Let’s see how it goes.  

Setting Out On Sabbatical

My sabbatical has begun. As I’ve spoken to people about it, especially people outside of the church-y world, I’ve noticed that it is a word in need of definition. Either people haven’t heard of a sabbatical before, or maybe they remember their minister taking a year out to do some study, or something more akin to an academic sabbatical. Though I’d be excited by the prospect of study leave, I’ve been convinced that these next three months of sabbatical require a different approach. At its root, sabbatical (like sabbath) derives from the Hebrew shabbat, which means to stop. It is a ceasing from work in order to rest and delight, to re-root my true identity in God, and to resist a culture of overwork, frantic busyness and joyless anxiety. Reading over notes I took from Ruth Hayley Barton’s Embracing Rhythms of Work and Rest, I was particularly struck by these lines:

‘Knowing that sabbatical is a gift from a loving God – and not merely a gift from one’s church or institution – makes quite a difference… Rather than feeling guilty or entitled, I was able to gratefully receive sabbatical as God’s care for me, a beloved child’

I have not struggled to recognise the immense privilege that it is to work for an organisation that has a generous sabbatical policy, and that has allowed me the freedom to design this time according to what I need. But I had, perhaps, been less alert to the basic goodness of God – who wove rhythms of sabbath rest into creation and whose invitation to me in this season is to rest in his goodness.

This last year has been tough. Adopting has been joyful but also the hardest thing we have ever done. I love my job but this has been the toughest year of work I’ve known. Changes in our team, transitioning into our second decade as a movement and financial struggles have presented big challenges. My response to those challenges has been to be strong and rely on hard work. I have taken it upon myself to find solutions and save the day, and as a result I have lived at a pace that is not sustainable or healthy.

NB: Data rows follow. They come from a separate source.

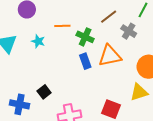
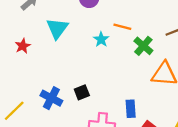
cyan star: (38, 41) -> (101, 39), moved
blue rectangle: (85, 61) -> (131, 109), moved

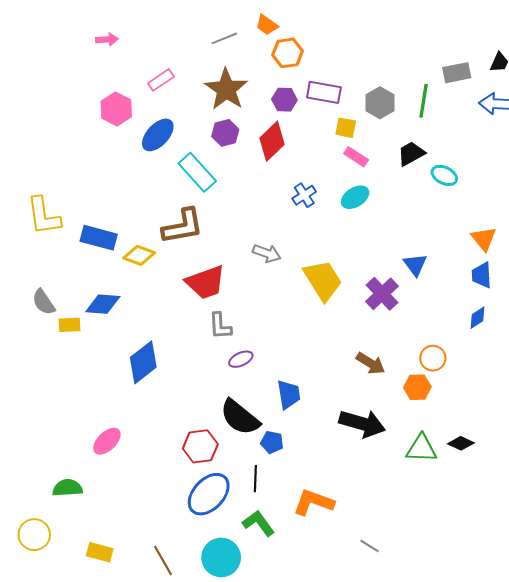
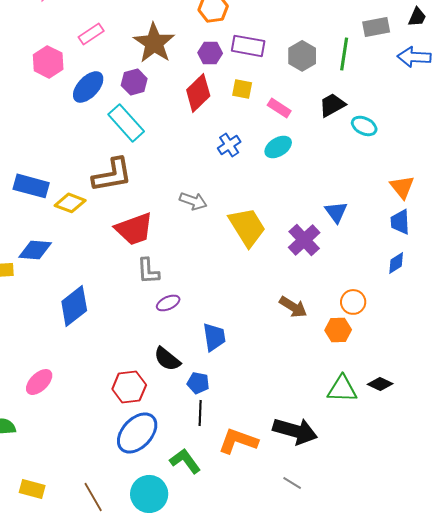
yellow square: (346, 128) -> (242, 89), moved
purple hexagon: (225, 133) -> (134, 82), moved
black semicircle: (240, 417) -> (167, 359), size x0.7
black arrow: (362, 424) -> (295, 431), moved
black line: (255, 479) -> (200, 413), moved

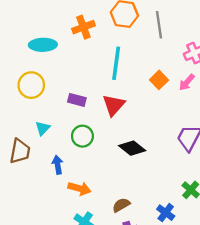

As I settle into sabbatical, my temptation is to try to optimise – to freight it with expectations, goals and ambitions. I have drilled myself in a self-centred, industrial mindset that frantically seeks to extract the maximum productivity from every opportunity. If my sabbatical is about stopping work, then I think it will require me to go deep down to the roots and to part ways with this industrial mindset.

I want this sabbatical to be a time of slowing down enough to love others well, of being present and interruptible and unhurried. I want to cultivate what John Swinton calls ‘timefulness,’ an alertness to God’s presence in the every-day and a simple delight.

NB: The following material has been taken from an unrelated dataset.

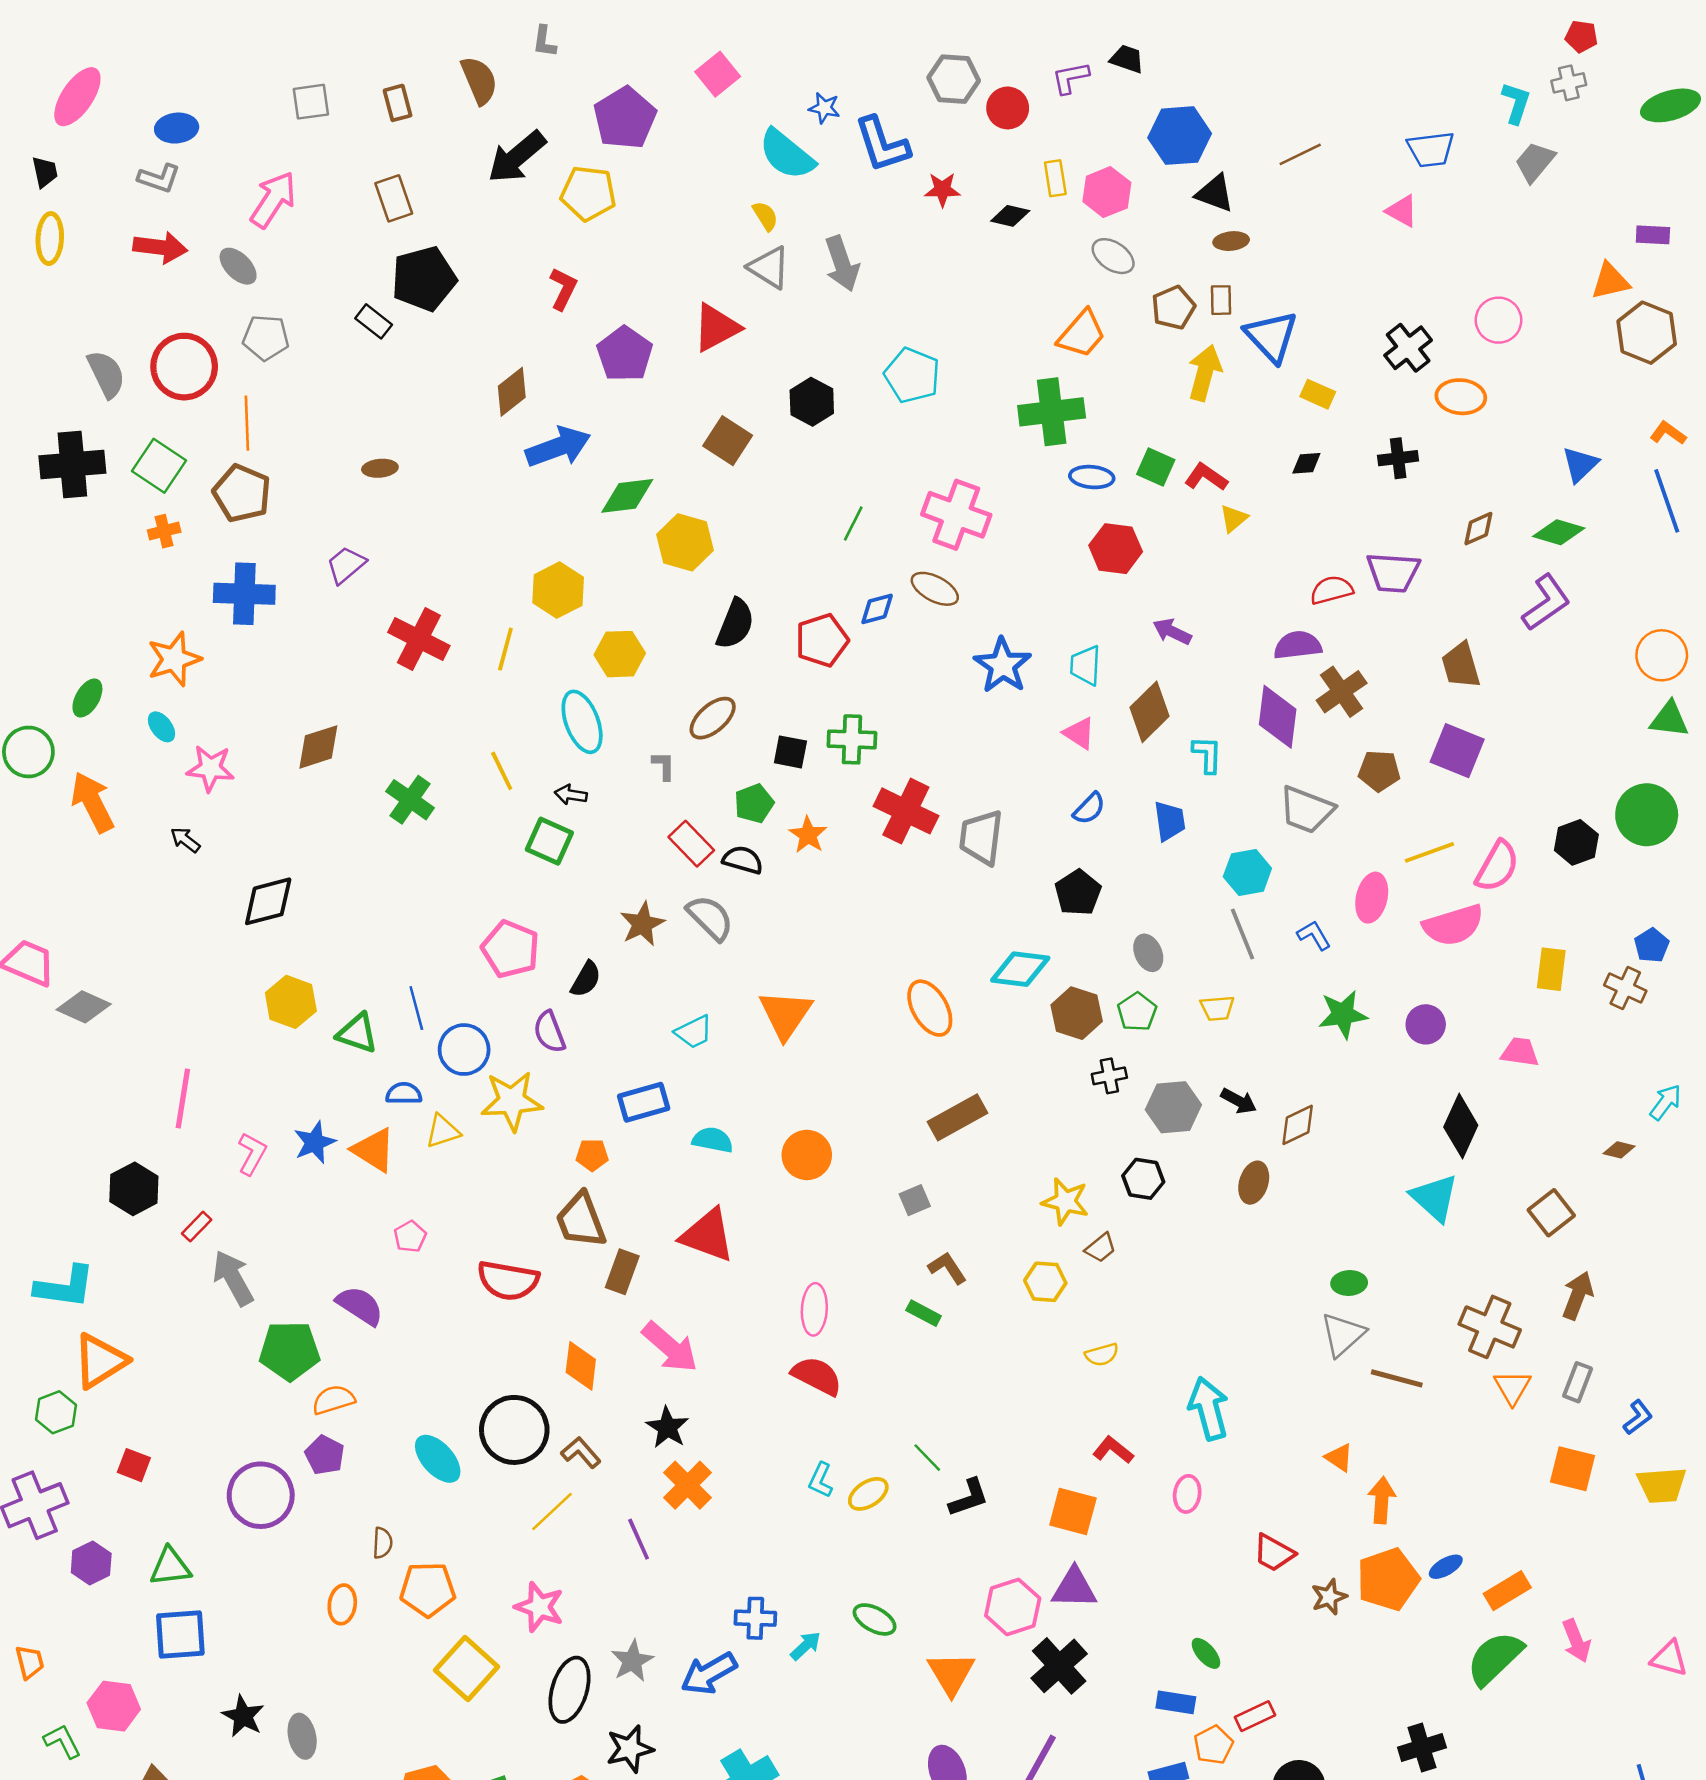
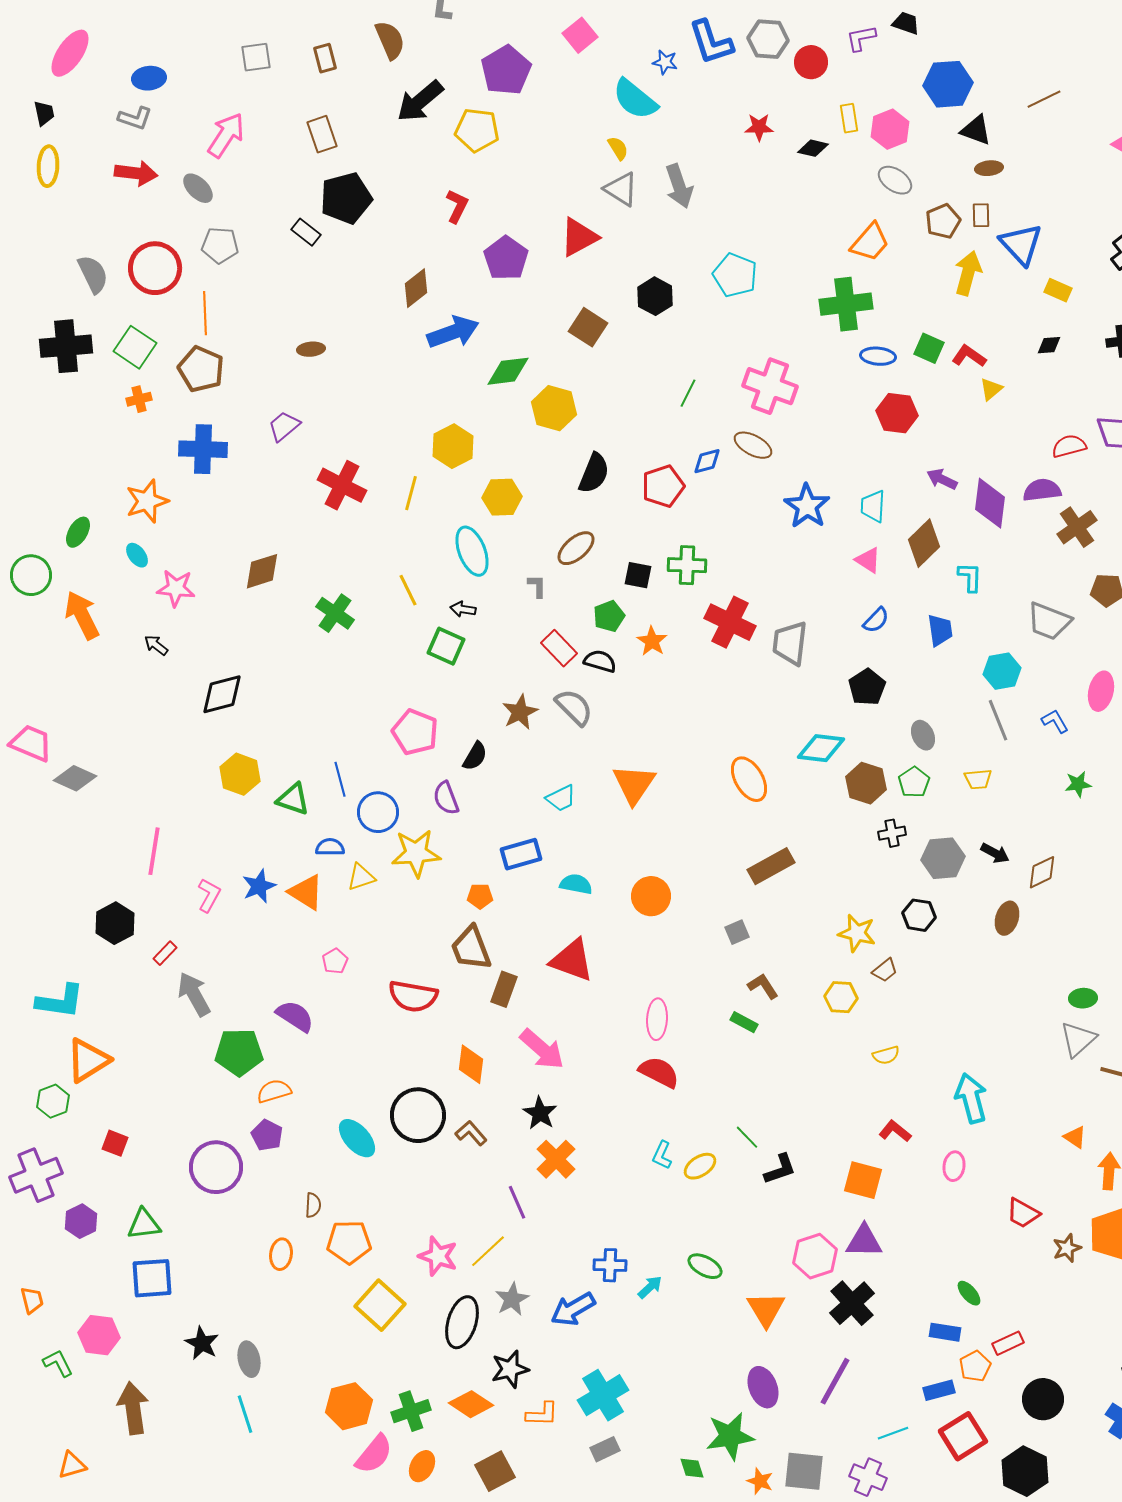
blue L-shape: (882, 144) -> (711, 42), moved
purple diamond: (1278, 717) -> (990, 503), moved
green star: (1343, 1014) -> (1078, 784), size x0.7
yellow line: (552, 1511) -> (488, 1251), moved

Perhaps that simplicity is key. I’ve had fads on minimalism but my life over the last year has felt cluttered and complicated. My faith is fragile and distracted. Scandals and frustrations at older leaders I had looked up to have bred a creeping cynicism and distrust. I worry that I am becoming harder, sharper, and more judgemental rather than softer, wiser and kinder.    

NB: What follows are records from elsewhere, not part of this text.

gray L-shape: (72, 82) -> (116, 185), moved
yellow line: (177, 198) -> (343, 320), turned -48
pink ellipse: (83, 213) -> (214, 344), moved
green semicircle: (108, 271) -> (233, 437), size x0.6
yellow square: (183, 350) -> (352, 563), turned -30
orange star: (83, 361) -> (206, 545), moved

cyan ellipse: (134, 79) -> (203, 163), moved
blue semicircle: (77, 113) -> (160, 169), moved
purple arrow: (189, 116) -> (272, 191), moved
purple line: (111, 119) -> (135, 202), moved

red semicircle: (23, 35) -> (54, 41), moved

I’m hungry for simplicity. I walked on the beach a few days ago and the words of psalm 23 came to me. I sang it over and over into the wind. If this sabbatical is to have any aim (and I am very cautious of loading it with the goals that my industrial mindset craves) then I think it is this: to go back to the basics. To return again to the Lord who is my shepherd. To strip away the baggage, the ego, the pride, the self-reliance, the frustration, the cynicism, the shame – and to know that I lack nothing, that I need fear no evil, that his goodness and mercy follow me all the days of my life.

This sabbatical is an incredible gift and I want to choose simply to receive – without needing to justify or earn it. I want to simply receive and to delight in God’s goodness. If that is all I do, that will be enough.